*** Material for this task Section Begins ***
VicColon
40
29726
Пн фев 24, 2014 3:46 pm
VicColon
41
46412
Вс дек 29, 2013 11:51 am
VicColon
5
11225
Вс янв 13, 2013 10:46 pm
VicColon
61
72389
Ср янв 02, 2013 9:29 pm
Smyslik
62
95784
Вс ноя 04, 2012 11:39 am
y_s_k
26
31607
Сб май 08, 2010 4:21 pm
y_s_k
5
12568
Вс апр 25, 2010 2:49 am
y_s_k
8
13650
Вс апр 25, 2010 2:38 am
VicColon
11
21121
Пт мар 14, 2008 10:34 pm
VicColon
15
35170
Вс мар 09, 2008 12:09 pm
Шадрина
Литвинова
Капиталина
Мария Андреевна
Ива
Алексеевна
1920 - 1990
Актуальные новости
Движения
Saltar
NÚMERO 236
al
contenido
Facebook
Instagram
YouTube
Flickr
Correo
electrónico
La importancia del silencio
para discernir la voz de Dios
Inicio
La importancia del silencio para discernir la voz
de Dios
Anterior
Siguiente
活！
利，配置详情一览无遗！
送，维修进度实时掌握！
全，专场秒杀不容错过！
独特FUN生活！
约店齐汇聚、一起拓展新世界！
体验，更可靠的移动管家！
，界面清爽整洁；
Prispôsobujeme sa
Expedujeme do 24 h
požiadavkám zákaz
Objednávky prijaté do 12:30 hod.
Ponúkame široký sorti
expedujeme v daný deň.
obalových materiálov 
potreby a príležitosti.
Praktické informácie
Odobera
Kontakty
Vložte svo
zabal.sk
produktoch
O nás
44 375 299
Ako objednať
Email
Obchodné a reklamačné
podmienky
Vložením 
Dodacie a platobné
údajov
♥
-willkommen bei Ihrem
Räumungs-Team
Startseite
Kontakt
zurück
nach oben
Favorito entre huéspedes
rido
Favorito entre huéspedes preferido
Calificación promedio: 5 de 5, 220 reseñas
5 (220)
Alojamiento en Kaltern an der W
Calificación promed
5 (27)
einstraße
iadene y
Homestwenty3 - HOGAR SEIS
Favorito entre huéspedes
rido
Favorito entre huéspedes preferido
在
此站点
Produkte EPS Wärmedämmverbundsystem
*** Material for this task Section Ends ***
▶ **Exercise**:
Write all the data out again, word for word.

▶ **Answer to this task**:
VicColon
40
29726
Пн фев 24, 2014 3:46 pm
VicColon
41
46412
Вс дек 29, 2013 11:51 am
VicColon
5
11225
Вс янв 13, 2013 10:46 pm
VicColon
61
72389
Ср янв 02, 2013 9:29 pm
Smyslik
62
95784
Вс ноя 04, 2012 11:39 am
y_s_k
26
31607
Сб май 08, 2010 4:21 pm
y_s_k
5
12568
Вс апр 25, 2010 2:49 am
y_s_k
8
13650
Вс апр 25, 2010 2:38 am
VicColon
11
21121
Пт мар 14, 2008 10:34 pm
VicColon
15
35170
Вс мар 09, 2008 12:09 pm
Шадрина
Литвинова
Капиталина
Мария Андреевна
Ива
Алексеевна
1920 - 1990
Актуальные новости
Движения
Saltar
NÚMERO 236
al
contenido
Facebook
Instagram
YouTube
Flickr
Correo
electrónico
La importancia del silencio
para discernir la voz de Dios
Inicio
La importancia del silencio para discernir la voz
de Dios
Anterior
Siguiente
活！
利，配置详情一览无遗！
送，维修进度实时掌握！
全，专场秒杀不容错过！
独特FUN生活！
约店齐汇聚、一起拓展新世界！
体验，更可靠的移动管家！
，界面清爽整洁；
Prispôsobujeme sa
Expedujeme do 24 h
požiadavkám zákaz
Objednávky prijaté do 12:30 hod.
Ponúkame široký sorti
expedujeme v daný deň.
obalových materiálov 
potreby a príležitosti.
Praktické informácie
Odobera
Kontakty
Vložte svo
zabal.sk
produktoch
O nás
44 375 299
Ako objednať
Email
Obchodné a reklamačné
podmienky
Vložením 
Dodacie a platobné
údajov
♥
-willkommen bei Ihrem
Räumungs-Team
Startseite
Kontakt
zurück
nach oben
Favorito entre huéspedes
rido
Favorito entre huéspedes preferido
Calificación promedio: 5 de 5, 220 reseñas
5 (220)
Alojamiento en Kaltern an der W
Calificación promed
5 (27)
einstraße
iadene y
Homestwenty3 - HOGAR SEIS
Favorito entre huéspedes
rido
Favorito entre huéspedes preferido
在
此站点
Produkte EPS Wärmedämmverbundsystem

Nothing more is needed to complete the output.